## What the exercise asks
How many of the lines below hold the string "round"? Say only the number.

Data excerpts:
########################################

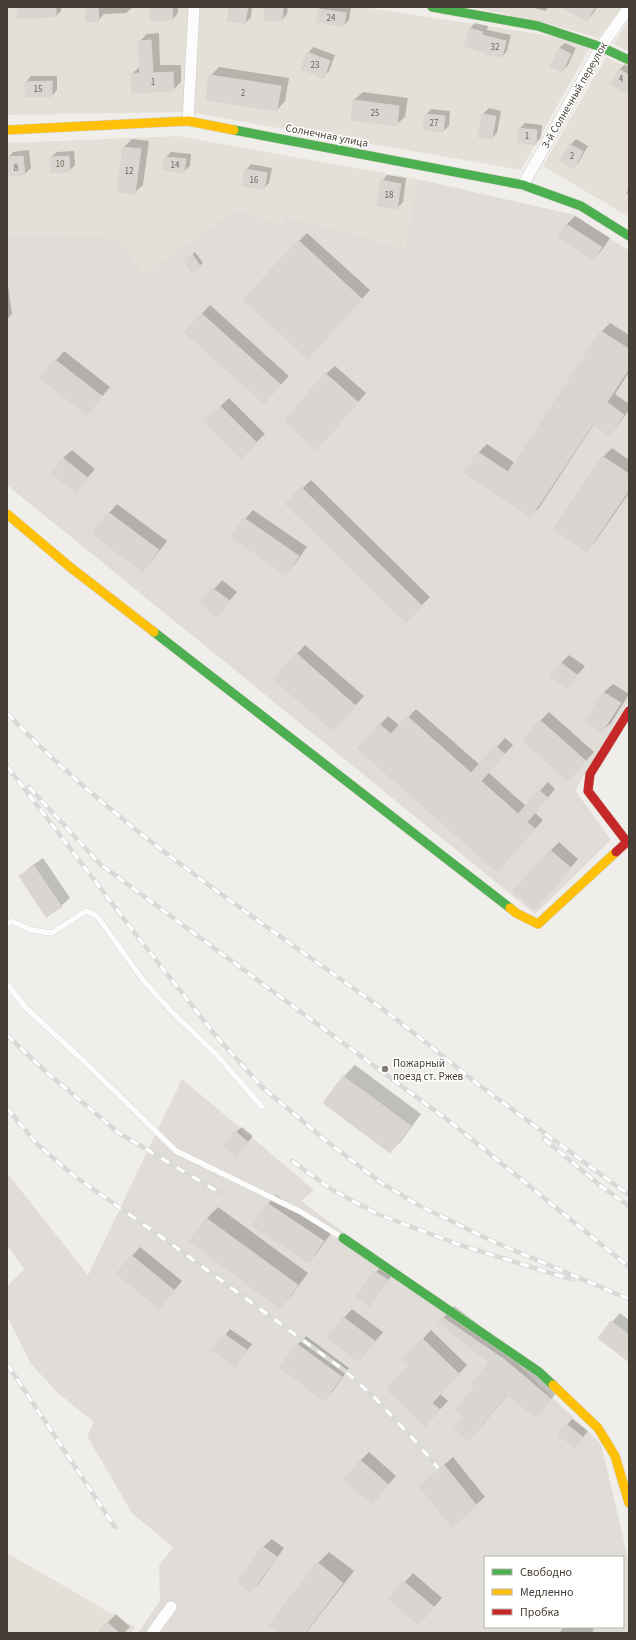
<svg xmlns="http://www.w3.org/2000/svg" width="636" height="1640" viewBox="0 0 636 1640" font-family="'Source Sans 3',sans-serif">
<rect width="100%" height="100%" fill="#f0eeea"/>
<path fill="#e5e0d7" d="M7,7H363L533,33L592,44L521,170L187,112L7,115Z
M471,7H622L599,38L542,22Z
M629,19V52L614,44Z
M606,57L629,68V217L543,166Z
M178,136L417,179L405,248L285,216L280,225L237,208L144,274L118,238L7,233V143Z
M7,1553L135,1627L131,1633H7Z"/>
<path fill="#e0ddd8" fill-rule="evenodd" d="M417,179L575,215L629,251V700L575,790L611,840L535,914L7,485V233L118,238L144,274L237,208L280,225L285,216L405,248Z
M182,1079L314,1190L301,1201L507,1354L601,1444L629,1562V1633H138L160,1601L159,1566L173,1547L132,1513L87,1436L94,1422L58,1393L31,1364L7,1316V1287L24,1269L7,1245V1173L88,1275ZM485,1557H623V1627H485Z"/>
<path fill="#0003" d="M18,7H61V11L56,16Z
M86,7H132V8L126,13L104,14L99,20Z
M151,7H178V13L173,19Z
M230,7H252L251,17L245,23Z
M266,7H288L287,14L282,20Z
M322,7L351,8L349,20L344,25L319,9Z
M531,7H549L545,11Z
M573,7H597L593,14L587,20Z
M475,23L488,26L487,30L511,35L507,51L502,57L470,28Z
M159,33L160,65H181V82L173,90L132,74L140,66L139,42L147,34Z
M565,43L576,48L568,65L562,71L559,48Z
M313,47L335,55L329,71L324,76L308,53Z
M625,64L629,66V88L625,92L620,69Z
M219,67L289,78L285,101L277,110L210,76Z
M31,76H57V90L52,96L26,82Z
M363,92L408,98L405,117L396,125L352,119L354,100Z
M489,108L501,111L497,133L492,138L479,136L483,114Z
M431,109L450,111L449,126L443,131L426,115Z
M525,123L542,125L541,138L535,144L519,129Z
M132,139L149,141L143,185L134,193L124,147Z
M576,139L588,146L579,162L574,167L570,145Z
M29,150L31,168L25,174L10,175L8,158L13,152Z
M74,151L75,165L69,171L51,157L57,152Z
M171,152L191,154L190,166L184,171L166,157Z
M251,164L272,168L269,183L263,189L246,170Z
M387,175L406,178L403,202L397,208L382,181Z
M629,189V195L626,193Z
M575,216L610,238L602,250L593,259L559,237L567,224Z
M307,233L370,290L316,349L299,241Z
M195,252L203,263L193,271L188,258Z
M8,285L12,314L7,319V286Z
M210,305L289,376L272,394L185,332Z
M610,323L629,335V372L615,394L629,404V410L617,426L609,435L594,424L539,508L531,516L478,453L487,444L515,463L602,331Z
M64,351L110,387L87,414L41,378Z
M335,366L366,393L325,440L326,374Z
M229,398L265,434L241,457L205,421Z
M612,448L629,460V493L595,542L587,550L554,528L603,457Z
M72,450L95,469L76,491L63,458Z
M311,480L430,597L406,621L286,504Z
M117,504L167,541L151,562L143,571L109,513Z
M253,510L307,547L294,565L286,573L245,519Z
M222,580L237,592L217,615L202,603Z
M305,645L364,696L342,721L275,678Z
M569,655L585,666L567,687L561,663Z
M613,684L629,694L611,723L602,731L586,721L604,692Z
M416,709L480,765L505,738L513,745L488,772L526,806L548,782L555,789L535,813L543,820L497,871L358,748L388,716L400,726Z
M549,712L594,752L577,771L540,721Z
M559,842L578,859L543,900L550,851Z
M43,858L70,898L61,906L21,876L29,868Z
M355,1065L421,1114L402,1140L390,1152L324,1103L344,1076Z
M242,1127L253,1136L236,1155V1132Z
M276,1195L332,1232L317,1253L309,1262L268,1204Z
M218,1207L308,1273L291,1296L280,1307L190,1241L207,1218Z
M140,1247L182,1281L159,1308L117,1273Z
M381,1266L393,1274L369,1305L357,1297Z
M454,1306L562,1387L536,1416L508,1394L480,1428L469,1440L465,1418L475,1387L490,1362L443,1318Z
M352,1309L383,1332L359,1361L344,1318Z
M620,1313L629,1320V1360L612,1322Z
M230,1329L252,1344L235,1366L213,1350Z
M431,1330L467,1365L440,1394L448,1401L425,1425L410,1365L404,1359Z
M306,1336L349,1368L333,1391L324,1399L298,1344Z
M572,1419L588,1431L575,1447L559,1435Z
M369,1452L396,1476L380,1494L360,1461Z
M453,1457L485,1497L452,1525L420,1486Z
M272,1539L284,1548L260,1582L251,1591L263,1547Z
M329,1552L354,1571L306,1633H282L318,1563Z
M413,1573L442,1598L419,1624L390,1599Z
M116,1614L130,1627L124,1633H98Z
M564,1627H591L594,1629L592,1633H559Z"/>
<path fill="#d9d5d0" stroke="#d9d5cf" d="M17,7H56V17L17,18Z
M85,7H98L99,21L86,22Z
M150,7H172L173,20L150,21Z
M229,7H248L245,24L227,21Z
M265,7H283L282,21L264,20Z
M560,7H595L587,21Z
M318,9L346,13L344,26L316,22Z
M469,28L483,32L482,35L506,41L502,58L484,54V52L464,46Z
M151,40L153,73L173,72L174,91L132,93L131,74L140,73L138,41Z
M559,48L571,54L562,72L550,66Z
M307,52L330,61L324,78L301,69Z
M619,69L629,75V86L625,93L610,84Z
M209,75L281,86L277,111L206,100Z
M52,81V97H25V82Z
M353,100L399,106L397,126L351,120Z
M425,114L445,116L443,132L423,130Z
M482,114L496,116L492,139L478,137Z
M518,128L537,130L536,145L517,142Z
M569,144L583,151L574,169L560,161Z
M123,147L141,149L135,194L117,192Z
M23,156L25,175L9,176L7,157Z
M69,156L70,172L51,173L50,157Z
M165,157L186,159L184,173L163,170Z
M245,169L267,173L264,190L242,186Z
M381,180L401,184L397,209L377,206Z
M566,224L602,247L593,260L558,237Z
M298,240L362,299L308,359L243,300Z
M192,254L201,267L192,273L184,260Z
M201,313L281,385L264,404L184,332Z
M601,331L629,349V369L607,402L624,415L609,436L593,424L531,517L464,473L478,452L508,472Z
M54,359L102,396L87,415L39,378Z
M325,373L358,402L316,450L284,421Z
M220,406L257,443L241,459L204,421Z
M602,456L629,474V490L587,552L553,529Z
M63,458L88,478L76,492L51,473Z
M301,487L422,606L406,623L285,504Z
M108,512L159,550L143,572L92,534Z
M244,518L299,556L286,575L231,537Z
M212,588L230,601L217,617L200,603Z
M296,653L356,706L333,731L273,679Z
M560,662L577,675L567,689L550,676Z
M603,692L621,703L602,732L585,721Z
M407,716L471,773L495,746L505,754L481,781L518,814L539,790L548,798L527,822L535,829L497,872L357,748L379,724L391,734Z
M540,720L586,761L568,781L522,740Z
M550,850L571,868L534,910L513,891Z
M34,866L62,907L46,917L19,876Z
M343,1076L411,1126L390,1153L323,1103Z
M235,1131L248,1142L236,1156L223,1146Z
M267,1203L324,1241L309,1263L252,1226Z
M206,1218L298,1285L280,1309L189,1241Z
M131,1255L175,1291L159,1309L116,1274Z
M374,1271L388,1280L369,1307L356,1297Z
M343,1317L375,1341L359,1362L327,1338Z
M442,1317L505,1360L551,1399L536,1418L507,1394L469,1441L454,1429L464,1418L455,1410L474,1387L471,1384L489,1362L438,1322Z
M611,1321L629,1335V1362L598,1338Z
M224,1334L247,1350L235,1367L212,1350Z
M422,1338L459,1374L432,1403L440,1410L425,1427L386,1389L409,1365L402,1359Z
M297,1344L342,1377L324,1401L279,1367Z
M566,1424L583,1437L575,1448L558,1435Z
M360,1460L389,1485L372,1504L343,1480Z
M444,1465L477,1506L452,1527L419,1486Z
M262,1546L277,1557L251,1592L237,1582Z
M317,1562L343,1583L305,1633H280L269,1625Z
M403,1581L434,1607L419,1625L388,1599Z
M107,1622L119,1633H97Z"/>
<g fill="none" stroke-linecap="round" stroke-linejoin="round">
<defs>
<path id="lane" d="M7,924L11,921L31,930L52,933L86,911L97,916L143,980L171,1011L217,1055L262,1107
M7,984L26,1008L88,1065L176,1151L301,1212L341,1237"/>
<path id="street" d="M188,121L194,7
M523,185L601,47L629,7
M152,1633L171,1607"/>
<path id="fast" d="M432,7L538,26L601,47L629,60
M234,130L523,185L581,206L629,236
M154,632L510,908
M343,1238L539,1372L553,1385"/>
<path id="slow" d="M7,130L188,121L234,130
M7,514L70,567L154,632
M510,908L516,913L538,924L616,852
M553,1385L598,1428L615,1456L629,1503"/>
<path id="jam" d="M616,852L627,842L588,791L590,774L629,711"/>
</defs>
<use href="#lane" stroke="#cdcac6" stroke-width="6"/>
<use href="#street" stroke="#cdcac6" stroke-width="12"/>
<use href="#fast" stroke="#d2ccc1" stroke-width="10"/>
<use href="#slow" stroke="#d2ccc1" stroke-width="10"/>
<use href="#jam" stroke="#d2ccc1" stroke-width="10"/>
<use href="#lane" stroke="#fdfcfc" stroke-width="5.5"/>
<use href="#street" stroke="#fdfcfc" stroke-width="11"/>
<use href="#fast" stroke="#4caf50" stroke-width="9"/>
<use href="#slow" stroke="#ffc107" stroke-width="9"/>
<use href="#jam" stroke="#c62828" stroke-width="9"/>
<defs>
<path id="rail" d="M7,713C111,823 240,907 363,995C403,1023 441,1055 479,1085C529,1122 579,1158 629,1195
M7,766L134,932L216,1036L262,1087L325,1140L380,1182L418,1205L492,1241L629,1299
M29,787L100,864L453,1124L629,1267
M7,1035L45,1071L119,1133L220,1193
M7,1108L37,1144L73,1175L170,1243L345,1371L375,1398L417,1443L438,1468
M544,1139L602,1187L629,1206
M292,1161L331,1189L377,1214L457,1244L573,1280
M7,1364L115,1527"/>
</defs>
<use href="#rail" stroke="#d9d9d8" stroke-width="4.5"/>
<use href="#rail" stroke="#fff" stroke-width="3" stroke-dasharray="9" stroke-linecap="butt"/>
</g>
<circle fill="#827c74" stroke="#fff" stroke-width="1.5" cx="385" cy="1069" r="4"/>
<g text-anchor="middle" stroke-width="3" stroke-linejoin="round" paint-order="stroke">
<g font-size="9" fill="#6d665d">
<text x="331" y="21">24</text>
<text x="495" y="50">32</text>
<text x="315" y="68">23</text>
<text x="621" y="82">4</text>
<text x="153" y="85">1</text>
<text x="38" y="92">15</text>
<text x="243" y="96">2</text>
<text x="375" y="116">25</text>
<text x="434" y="126">27</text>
<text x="527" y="139">1</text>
<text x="572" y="159">2</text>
<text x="60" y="167">10</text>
<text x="175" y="168">14</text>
<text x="16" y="171">8</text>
<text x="129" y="174">12</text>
<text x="254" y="183">16</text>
<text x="389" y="198">18</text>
</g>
<g font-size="11" fill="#473f35" stroke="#fff">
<text transform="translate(574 95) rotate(-60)" y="4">3-й Солнечный переулок</text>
<text transform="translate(327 135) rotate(11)" y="4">Солнечная улица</text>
</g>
<g font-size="11" fill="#473f35" stroke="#fff" text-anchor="start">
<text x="393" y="1067">Пожарный<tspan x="393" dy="13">поезд ст. Ржев</tspan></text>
</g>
</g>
<rect width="636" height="1640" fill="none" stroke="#473f35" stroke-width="16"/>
<rect x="484" y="1556" width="140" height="72" fill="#ffffff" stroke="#b5b2ae"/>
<rect x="492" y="1569" width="20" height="6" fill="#4caf50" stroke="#b5b2ae"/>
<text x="520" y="1576" font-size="12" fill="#473f35">Свободно</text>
<rect x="492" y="1589" width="20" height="6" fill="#ffc107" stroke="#b5b2ae"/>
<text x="520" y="1596" font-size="12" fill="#473f35">Медленно</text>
<rect x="492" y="1609" width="20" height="6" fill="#c62828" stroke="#b5b2ae"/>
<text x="520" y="1616" font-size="12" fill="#473f35">Пробка</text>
</svg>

########################################

## Exercise result
2